Quoted passage:
At its strongest, FDR’s Folly is a powerful synthesis of the economic damage wrought by the New Deal. The book shows how New Deal farm programs helped large landowners at the expense of tenant farmers and sharecroppers; how the National Industrial Recovery Act contributed to monopoly and to the development of cartels within industries, undercutting recovery; how Social Security slowed the recovery, taxing workers, removing money from the wider economy, and contributing to higher unemployment; and how African-Americans were hurt by the Agricultural Adjustment Administration and the Wagner Act’s sponsorship of unions.
Many of these arguments are well known. New Left historians in the 1960s, like Stanford University’s Barton Bernstein, reached similar conclusions about the New Deal’s failure, for example, to address issues of black poverty (of course, Bernstein is also critical of Roosevelt for saving capitalism). Powell does not claim that Roosevelt was a socialist. Rather, he was an opportunist, concerned with cementing his political power and little interested in how his programs affected the very constituencies he relied on for votes.
For all its strengths, FDR’s Folly does not come to grips with the man’s political understanding and ambition. Although the New Deal failed economically, politically it was a stunning success. FDR’s liberalism dominated American politics for the next four decades. Only in the ’60s and ’70s, when the failures of modern liberalism were apparent for all to see, did conservatives begin to make headway against the liberal establishment. But conservatives have still not proven that they can mobilize a public commitment to decreasing the size of government comparable to FDR’s commitment to increasing it.
In the meantime, FDR’s Folly explains why conservatives once despised the New Deal for all the right reasons, and why they should do so again.

Given request a:
Reproduce the records from the line containing "family: Asteraceae" through the end of the records, inclusive, with every line unchanged.

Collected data

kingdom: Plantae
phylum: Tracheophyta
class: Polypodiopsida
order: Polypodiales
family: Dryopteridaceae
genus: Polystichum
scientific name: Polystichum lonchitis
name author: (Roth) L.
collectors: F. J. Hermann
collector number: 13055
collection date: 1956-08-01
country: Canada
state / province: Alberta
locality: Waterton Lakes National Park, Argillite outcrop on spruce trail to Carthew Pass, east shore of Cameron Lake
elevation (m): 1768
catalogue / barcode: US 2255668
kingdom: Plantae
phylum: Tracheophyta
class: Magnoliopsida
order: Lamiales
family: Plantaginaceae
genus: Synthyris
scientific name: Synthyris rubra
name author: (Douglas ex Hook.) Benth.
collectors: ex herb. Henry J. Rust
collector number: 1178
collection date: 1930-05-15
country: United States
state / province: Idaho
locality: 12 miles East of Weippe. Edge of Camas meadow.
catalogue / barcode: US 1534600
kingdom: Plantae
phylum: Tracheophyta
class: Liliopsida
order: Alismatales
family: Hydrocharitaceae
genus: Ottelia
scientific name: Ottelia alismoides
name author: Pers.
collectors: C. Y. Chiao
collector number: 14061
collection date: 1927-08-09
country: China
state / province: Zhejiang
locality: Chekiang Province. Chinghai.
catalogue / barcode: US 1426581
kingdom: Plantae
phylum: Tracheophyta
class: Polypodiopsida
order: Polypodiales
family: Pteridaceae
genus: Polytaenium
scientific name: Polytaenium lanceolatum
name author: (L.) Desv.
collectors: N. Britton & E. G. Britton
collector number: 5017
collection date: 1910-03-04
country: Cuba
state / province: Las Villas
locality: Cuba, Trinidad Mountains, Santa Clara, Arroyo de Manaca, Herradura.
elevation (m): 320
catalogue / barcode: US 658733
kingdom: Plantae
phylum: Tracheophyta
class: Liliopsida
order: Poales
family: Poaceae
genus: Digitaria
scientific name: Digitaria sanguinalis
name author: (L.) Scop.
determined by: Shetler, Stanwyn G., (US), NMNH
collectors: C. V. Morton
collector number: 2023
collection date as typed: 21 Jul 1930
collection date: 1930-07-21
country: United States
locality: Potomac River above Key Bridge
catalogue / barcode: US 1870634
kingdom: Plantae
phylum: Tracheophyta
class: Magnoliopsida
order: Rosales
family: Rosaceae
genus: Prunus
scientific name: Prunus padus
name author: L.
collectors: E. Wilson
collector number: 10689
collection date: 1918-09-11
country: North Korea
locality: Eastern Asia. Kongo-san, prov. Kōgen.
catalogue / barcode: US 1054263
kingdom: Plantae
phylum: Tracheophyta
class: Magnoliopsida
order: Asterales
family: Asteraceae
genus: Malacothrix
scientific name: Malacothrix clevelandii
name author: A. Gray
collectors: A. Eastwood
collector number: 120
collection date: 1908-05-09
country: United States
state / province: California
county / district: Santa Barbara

Given request b:
Write out the passage of the review between "At its strongest, FDR’s" and "sponsorship of unions.", inclusive, word for word.

Result a:
family: Asteraceae
genus: Malacothrix
scientific name: Malacothrix clevelandii
name author: A. Gray
collectors: A. Eastwood
collector number: 120
collection date: 1908-05-09
country: United States
state / province: California
county / district: Santa Barbara

Result b:
At its strongest, FDR’s Folly is a powerful synthesis of the economic damage wrought by the New Deal. The book shows how New Deal farm programs helped large landowners at the expense of tenant farmers and sharecroppers; how the National Industrial Recovery Act contributed to monopoly and to the development of cartels within industries, undercutting recovery; how Social Security slowed the recovery, taxing workers, removing money from the wider economy, and contributing to higher unemployment; and how African-Americans were hurt by the Agricultural Adjustment Administration and the Wagner Act’s sponsorship of unions.